#### [PASSAGE PROVIDED]
________________
Hi, I have been reading MumsNet since I found out I was expecting (used to also randomly read AIBU too as its hilarious) but have also been reading this particular forum since we found out about the miscarriage. I think I basically just want to describe how I am feeling about miscarriage and just try and work out when I will be feeling better.
I found out mid December at a private scan that we had suffered a missed miscarriage (we had a previous scan 3 weeks prior and the new scan had shown no growth). Embryo was 6 weeks when he stopped growing but I should have been 9 weeks pregnant at this point.
I was referred to the Hospital who explained our options and because there was an over 2 week wait for a D&C, I had medically managed as I couldnt cope with expectant management. A few days later, the hospital put in the pessaries and i had very heavy bleeding and clots. I even went to A&E but the bleeding seemed to have slowed down a lot. I did have blood taken but I was not examined at A&E
All throughout my experience I was advised that I could continue with a planned holiday abroad to Hungary. So since the bleeding had slowed down a lot and I thought that the miscarriage was over, me and my husband still went.
________________
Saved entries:

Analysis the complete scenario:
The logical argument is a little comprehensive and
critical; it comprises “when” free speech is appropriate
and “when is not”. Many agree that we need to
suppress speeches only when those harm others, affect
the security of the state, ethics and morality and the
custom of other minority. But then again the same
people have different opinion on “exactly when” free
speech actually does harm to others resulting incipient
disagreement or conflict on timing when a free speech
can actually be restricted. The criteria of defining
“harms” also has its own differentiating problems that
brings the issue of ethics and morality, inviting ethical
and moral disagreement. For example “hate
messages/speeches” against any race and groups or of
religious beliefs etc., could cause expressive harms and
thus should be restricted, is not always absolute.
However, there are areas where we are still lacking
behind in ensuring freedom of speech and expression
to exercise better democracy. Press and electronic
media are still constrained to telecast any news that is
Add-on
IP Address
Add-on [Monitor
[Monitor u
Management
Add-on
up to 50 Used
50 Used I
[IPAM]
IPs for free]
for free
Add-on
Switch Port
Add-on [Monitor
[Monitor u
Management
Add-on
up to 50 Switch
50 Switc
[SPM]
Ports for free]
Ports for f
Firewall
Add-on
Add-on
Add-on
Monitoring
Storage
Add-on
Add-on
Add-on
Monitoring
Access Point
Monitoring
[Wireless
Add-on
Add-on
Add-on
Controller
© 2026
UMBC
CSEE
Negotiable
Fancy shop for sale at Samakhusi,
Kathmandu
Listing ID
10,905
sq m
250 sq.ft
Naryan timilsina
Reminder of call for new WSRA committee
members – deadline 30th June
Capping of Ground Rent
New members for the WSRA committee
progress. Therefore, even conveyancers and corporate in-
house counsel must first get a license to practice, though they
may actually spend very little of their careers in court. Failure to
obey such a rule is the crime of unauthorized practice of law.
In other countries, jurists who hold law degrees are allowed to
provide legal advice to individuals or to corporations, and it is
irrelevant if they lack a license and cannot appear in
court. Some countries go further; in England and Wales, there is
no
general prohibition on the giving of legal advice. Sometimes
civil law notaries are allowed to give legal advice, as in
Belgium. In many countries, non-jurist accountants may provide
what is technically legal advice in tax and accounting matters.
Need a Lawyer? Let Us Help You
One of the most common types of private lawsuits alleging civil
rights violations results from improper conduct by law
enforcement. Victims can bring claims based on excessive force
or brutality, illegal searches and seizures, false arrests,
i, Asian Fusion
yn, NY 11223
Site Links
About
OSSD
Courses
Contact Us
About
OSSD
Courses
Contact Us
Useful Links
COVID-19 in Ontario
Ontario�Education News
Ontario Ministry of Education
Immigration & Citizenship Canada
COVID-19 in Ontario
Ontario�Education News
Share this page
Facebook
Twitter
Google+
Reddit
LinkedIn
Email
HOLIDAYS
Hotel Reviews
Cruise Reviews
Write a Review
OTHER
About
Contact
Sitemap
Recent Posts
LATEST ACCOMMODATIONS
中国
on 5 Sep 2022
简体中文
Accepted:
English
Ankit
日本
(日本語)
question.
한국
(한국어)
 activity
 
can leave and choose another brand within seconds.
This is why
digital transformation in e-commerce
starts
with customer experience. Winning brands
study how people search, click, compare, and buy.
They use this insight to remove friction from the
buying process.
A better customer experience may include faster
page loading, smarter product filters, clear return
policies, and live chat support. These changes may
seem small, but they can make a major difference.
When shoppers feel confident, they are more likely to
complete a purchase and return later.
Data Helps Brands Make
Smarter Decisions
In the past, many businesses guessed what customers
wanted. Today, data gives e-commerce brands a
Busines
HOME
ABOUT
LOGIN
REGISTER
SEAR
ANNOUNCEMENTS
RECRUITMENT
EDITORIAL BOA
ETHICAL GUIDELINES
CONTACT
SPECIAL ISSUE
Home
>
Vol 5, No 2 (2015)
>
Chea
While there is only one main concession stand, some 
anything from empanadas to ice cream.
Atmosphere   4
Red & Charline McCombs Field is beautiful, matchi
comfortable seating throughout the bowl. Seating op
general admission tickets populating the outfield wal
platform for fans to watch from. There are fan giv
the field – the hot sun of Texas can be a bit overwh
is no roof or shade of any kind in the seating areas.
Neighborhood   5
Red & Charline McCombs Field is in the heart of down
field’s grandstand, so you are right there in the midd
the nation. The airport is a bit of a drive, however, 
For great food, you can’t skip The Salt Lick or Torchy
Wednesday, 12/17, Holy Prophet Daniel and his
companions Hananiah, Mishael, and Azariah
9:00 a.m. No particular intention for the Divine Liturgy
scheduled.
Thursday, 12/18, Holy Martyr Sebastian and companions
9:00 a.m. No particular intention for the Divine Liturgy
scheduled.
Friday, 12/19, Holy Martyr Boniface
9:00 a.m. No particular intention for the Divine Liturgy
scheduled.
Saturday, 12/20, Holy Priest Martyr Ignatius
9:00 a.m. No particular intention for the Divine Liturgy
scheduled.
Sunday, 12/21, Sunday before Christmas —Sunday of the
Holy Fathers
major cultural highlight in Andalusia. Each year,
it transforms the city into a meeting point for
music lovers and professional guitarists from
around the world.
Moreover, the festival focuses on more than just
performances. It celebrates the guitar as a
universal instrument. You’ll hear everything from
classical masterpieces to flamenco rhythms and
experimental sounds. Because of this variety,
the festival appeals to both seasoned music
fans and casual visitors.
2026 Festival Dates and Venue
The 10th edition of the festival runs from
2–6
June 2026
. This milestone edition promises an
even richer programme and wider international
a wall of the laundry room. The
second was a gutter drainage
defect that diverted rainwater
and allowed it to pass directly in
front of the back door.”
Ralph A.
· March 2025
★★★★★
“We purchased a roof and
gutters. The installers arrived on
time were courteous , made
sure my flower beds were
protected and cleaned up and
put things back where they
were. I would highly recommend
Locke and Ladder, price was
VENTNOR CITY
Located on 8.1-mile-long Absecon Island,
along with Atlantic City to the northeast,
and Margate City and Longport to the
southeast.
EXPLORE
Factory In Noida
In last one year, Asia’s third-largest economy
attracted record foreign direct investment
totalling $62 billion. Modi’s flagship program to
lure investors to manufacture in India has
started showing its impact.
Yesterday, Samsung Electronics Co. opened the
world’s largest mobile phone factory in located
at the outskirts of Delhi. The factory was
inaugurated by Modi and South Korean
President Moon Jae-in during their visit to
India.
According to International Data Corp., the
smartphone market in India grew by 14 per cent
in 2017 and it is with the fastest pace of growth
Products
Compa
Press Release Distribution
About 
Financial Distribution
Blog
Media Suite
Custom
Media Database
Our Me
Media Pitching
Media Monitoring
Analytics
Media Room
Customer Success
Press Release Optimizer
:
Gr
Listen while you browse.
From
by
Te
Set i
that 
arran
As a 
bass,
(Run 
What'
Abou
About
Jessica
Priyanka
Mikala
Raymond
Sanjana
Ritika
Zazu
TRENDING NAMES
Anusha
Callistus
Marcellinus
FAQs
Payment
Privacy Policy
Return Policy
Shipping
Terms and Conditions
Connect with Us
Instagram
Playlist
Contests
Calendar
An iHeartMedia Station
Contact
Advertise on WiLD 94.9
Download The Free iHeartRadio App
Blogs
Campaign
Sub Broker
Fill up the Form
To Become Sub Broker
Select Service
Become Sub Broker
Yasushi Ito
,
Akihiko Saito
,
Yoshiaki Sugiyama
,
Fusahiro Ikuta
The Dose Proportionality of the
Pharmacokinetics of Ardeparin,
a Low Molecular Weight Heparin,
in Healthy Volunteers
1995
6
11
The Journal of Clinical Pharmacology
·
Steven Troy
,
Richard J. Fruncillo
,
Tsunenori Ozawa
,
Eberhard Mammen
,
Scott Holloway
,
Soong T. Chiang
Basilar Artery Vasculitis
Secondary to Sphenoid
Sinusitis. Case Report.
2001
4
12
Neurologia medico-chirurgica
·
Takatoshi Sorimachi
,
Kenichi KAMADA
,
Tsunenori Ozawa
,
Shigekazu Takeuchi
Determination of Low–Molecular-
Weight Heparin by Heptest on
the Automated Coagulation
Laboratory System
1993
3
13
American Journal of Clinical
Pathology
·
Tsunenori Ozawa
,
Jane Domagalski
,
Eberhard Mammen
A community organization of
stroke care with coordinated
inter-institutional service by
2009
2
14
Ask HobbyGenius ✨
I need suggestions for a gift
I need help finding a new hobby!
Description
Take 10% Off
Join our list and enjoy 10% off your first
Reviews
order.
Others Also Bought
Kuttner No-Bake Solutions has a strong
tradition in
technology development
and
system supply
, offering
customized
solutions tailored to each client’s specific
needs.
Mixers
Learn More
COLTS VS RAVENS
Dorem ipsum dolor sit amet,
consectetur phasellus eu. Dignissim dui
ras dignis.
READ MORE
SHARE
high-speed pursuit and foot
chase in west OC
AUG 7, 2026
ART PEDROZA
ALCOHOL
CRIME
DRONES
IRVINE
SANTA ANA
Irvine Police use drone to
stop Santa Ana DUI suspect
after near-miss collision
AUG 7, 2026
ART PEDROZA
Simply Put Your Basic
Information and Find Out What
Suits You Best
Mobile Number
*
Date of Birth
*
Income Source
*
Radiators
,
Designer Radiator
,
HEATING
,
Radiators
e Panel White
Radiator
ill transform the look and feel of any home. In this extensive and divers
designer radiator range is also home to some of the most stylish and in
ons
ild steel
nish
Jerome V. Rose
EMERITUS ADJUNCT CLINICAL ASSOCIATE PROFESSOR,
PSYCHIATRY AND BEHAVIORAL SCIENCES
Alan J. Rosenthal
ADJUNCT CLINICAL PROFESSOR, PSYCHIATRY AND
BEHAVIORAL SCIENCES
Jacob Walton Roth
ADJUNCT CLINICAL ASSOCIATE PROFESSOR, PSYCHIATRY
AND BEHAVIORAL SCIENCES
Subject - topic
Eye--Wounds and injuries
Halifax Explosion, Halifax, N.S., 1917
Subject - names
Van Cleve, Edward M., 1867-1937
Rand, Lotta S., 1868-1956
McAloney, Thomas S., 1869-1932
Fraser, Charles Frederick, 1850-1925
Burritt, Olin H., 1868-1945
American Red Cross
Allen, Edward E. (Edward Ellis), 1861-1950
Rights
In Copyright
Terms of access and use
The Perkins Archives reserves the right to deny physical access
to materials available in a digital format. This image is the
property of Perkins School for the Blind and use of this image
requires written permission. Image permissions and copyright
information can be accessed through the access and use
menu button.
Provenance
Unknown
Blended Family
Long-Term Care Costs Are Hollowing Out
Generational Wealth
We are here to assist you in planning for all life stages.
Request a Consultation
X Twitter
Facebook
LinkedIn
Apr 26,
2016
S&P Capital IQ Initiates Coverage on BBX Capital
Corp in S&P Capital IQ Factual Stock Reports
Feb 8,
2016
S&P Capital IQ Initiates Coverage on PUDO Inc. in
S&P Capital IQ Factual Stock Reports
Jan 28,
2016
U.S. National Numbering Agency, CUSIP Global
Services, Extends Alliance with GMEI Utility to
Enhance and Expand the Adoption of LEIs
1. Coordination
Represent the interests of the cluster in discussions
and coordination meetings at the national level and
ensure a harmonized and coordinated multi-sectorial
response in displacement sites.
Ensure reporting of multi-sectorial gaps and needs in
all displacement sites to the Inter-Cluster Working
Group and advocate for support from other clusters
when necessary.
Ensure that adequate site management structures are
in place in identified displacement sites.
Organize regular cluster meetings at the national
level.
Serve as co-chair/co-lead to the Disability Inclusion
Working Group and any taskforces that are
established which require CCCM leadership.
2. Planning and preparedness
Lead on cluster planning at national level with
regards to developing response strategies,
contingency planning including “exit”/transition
________________
#### [WHAT YOU NEED TO DO]
1. Set down the part of the miscarriage forum post starting with "I found out mid" and going on through "at this point.", word for word.
2. Take the miscarriage forum post further, beginning right after its last sentence.

#### [ANSWERS TO THE EXERCISE]
1.
I found out mid December at a private scan that we had suffered a missed miscarriage (we had a previous scan 3 weeks prior and the new scan had shown no growth). Embryo was 6 weeks when he stopped growing but I should have been 9 weeks pregnant at this point.

2.
However late on Christmas Day I had the worst pain ever and was taken to hospital in Budapest in an Ambulance early hours Boxing Day. I had an ultrasound and was in surgery having an emergency D&C within about an hour of arriving. I cant fault that Hospital because of how quickly they treated me but they weren't particularly sympathetic (they seemed to think I was stupid for travelling abroad after having a miscarriage but got slightly nicer when I explained that the Hospital in the UK advised that I was able to).
When I woke up from the Anaesthetic though I was in the Maternity ward and could hear babies crying. It was a really horrible experience.
In total, with the miscarriage I had 4 weeks off work and then returned for about 6 weeks of work. However on Friday morning I suffered a panic attack whilst driving to work. I am lucky I have amazing colleagues and one of them picked me up, took me home and then to doctors. I was given antidepressants and signed off for 2 weeks. I thought I was feeling so much better honestly but now I just cant help but wonder when am I actually going to start feeling better.